**Your task**
When you reach the line that contains "Калорийность, БАТОН ОБОГАЩЕННЫЙ: 71.89", begin copying exactly, and continue through the last line of the data; no pictures belong in the copy.

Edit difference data
________

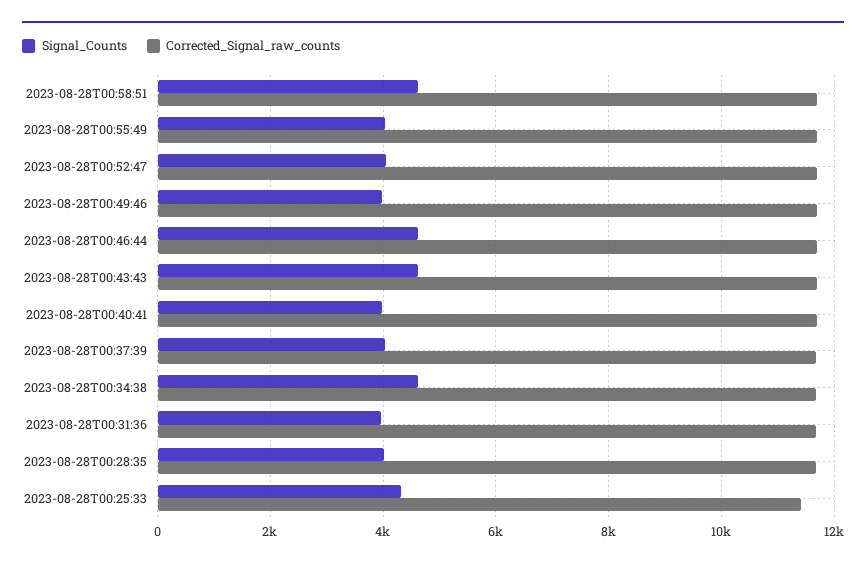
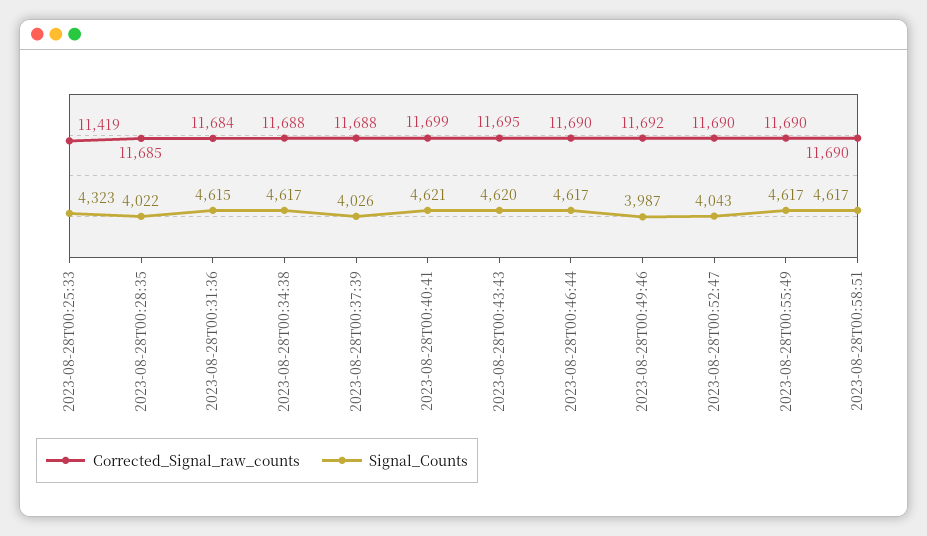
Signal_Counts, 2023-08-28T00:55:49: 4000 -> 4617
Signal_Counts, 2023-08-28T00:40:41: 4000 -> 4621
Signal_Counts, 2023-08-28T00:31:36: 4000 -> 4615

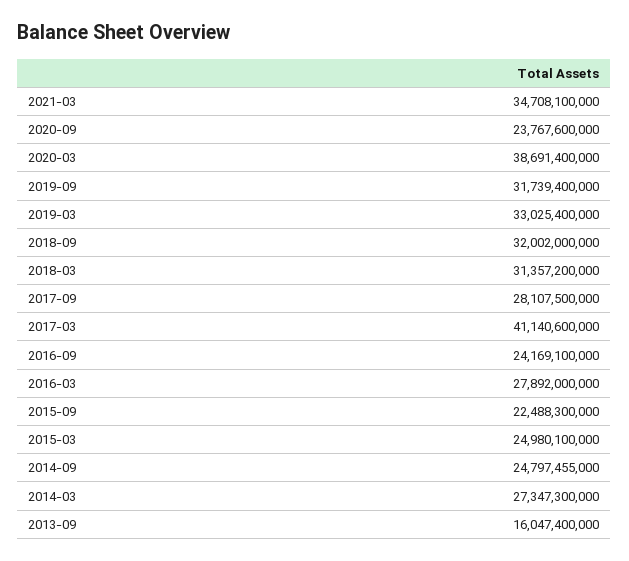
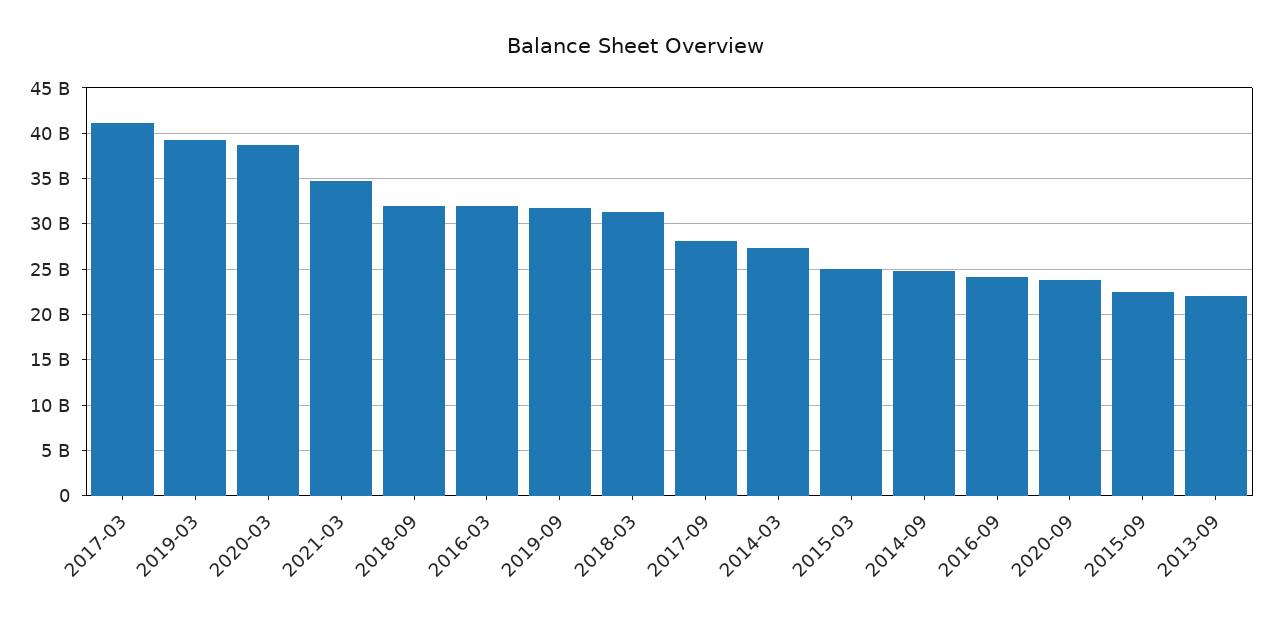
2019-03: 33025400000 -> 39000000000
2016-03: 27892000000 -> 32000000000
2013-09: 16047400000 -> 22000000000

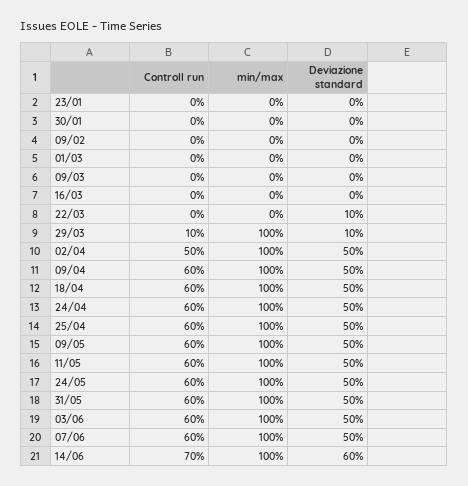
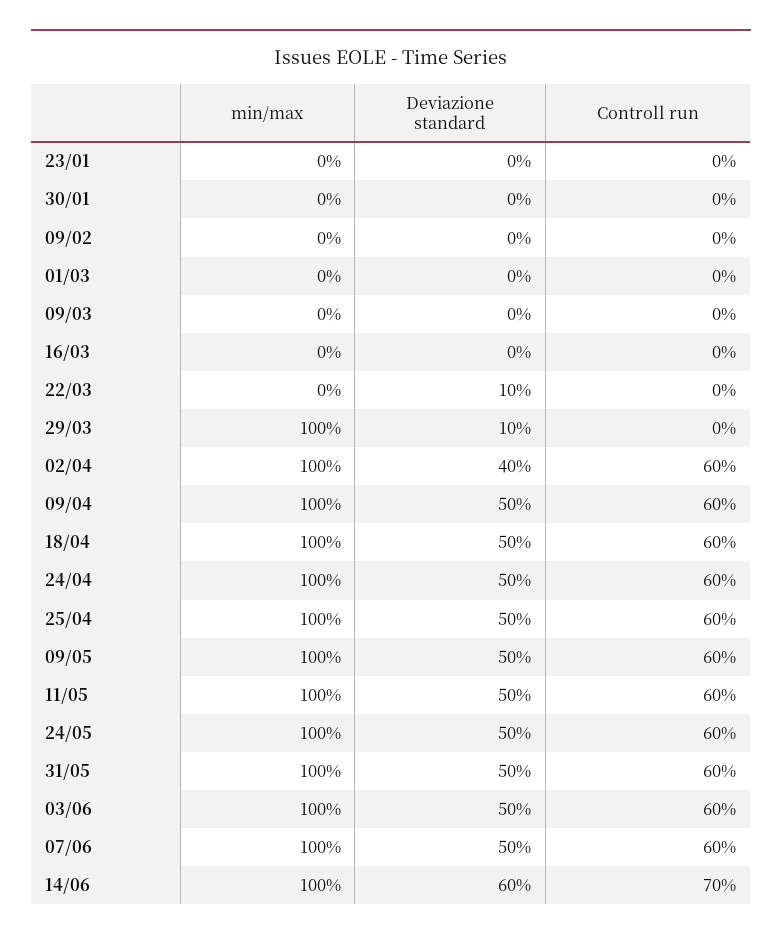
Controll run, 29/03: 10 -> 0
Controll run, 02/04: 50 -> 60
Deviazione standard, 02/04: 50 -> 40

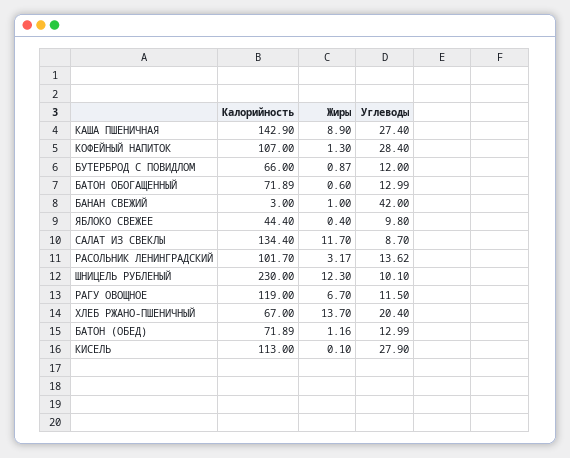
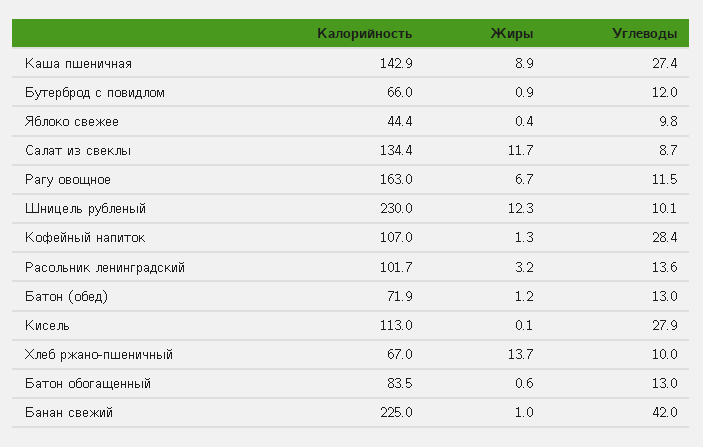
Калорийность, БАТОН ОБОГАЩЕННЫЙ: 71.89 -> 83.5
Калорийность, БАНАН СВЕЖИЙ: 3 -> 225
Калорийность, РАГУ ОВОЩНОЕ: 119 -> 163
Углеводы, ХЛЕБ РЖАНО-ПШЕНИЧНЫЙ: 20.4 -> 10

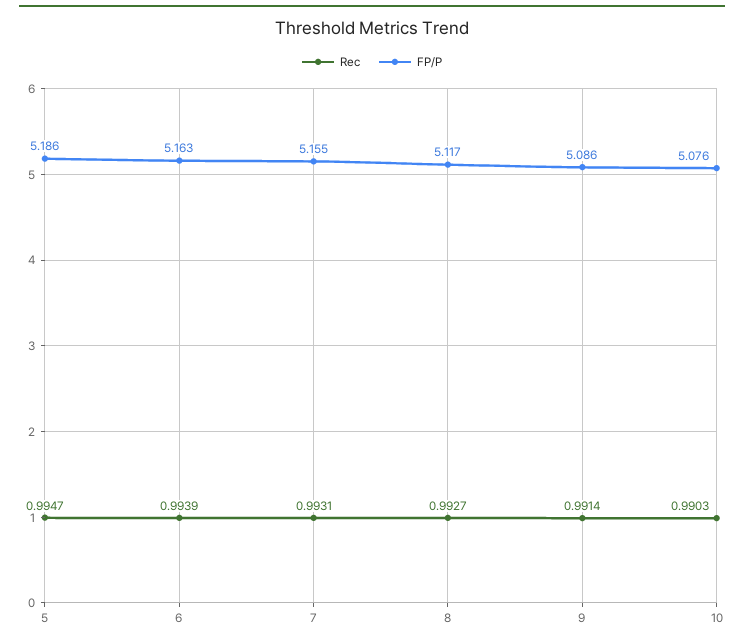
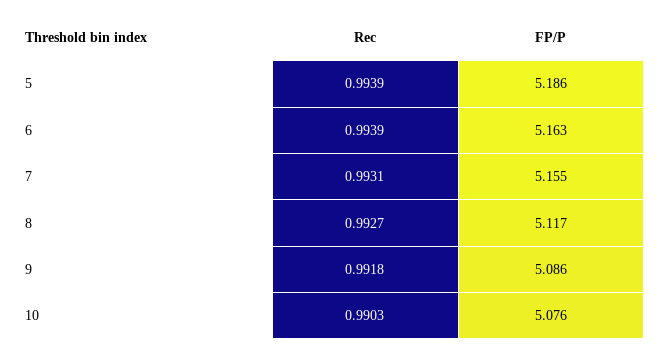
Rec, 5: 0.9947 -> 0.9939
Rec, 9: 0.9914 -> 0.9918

________

**Exercise solution**
Калорийность, БАТОН ОБОГАЩЕННЫЙ: 71.89 -> 83.5
Калорийность, БАНАН СВЕЖИЙ: 3 -> 225
Калорийность, РАГУ ОВОЩНОЕ: 119 -> 163
Углеводы, ХЛЕБ РЖАНО-ПШЕНИЧНЫЙ: 20.4 -> 10

Rec, 5: 0.9947 -> 0.9939
Rec, 9: 0.9914 -> 0.9918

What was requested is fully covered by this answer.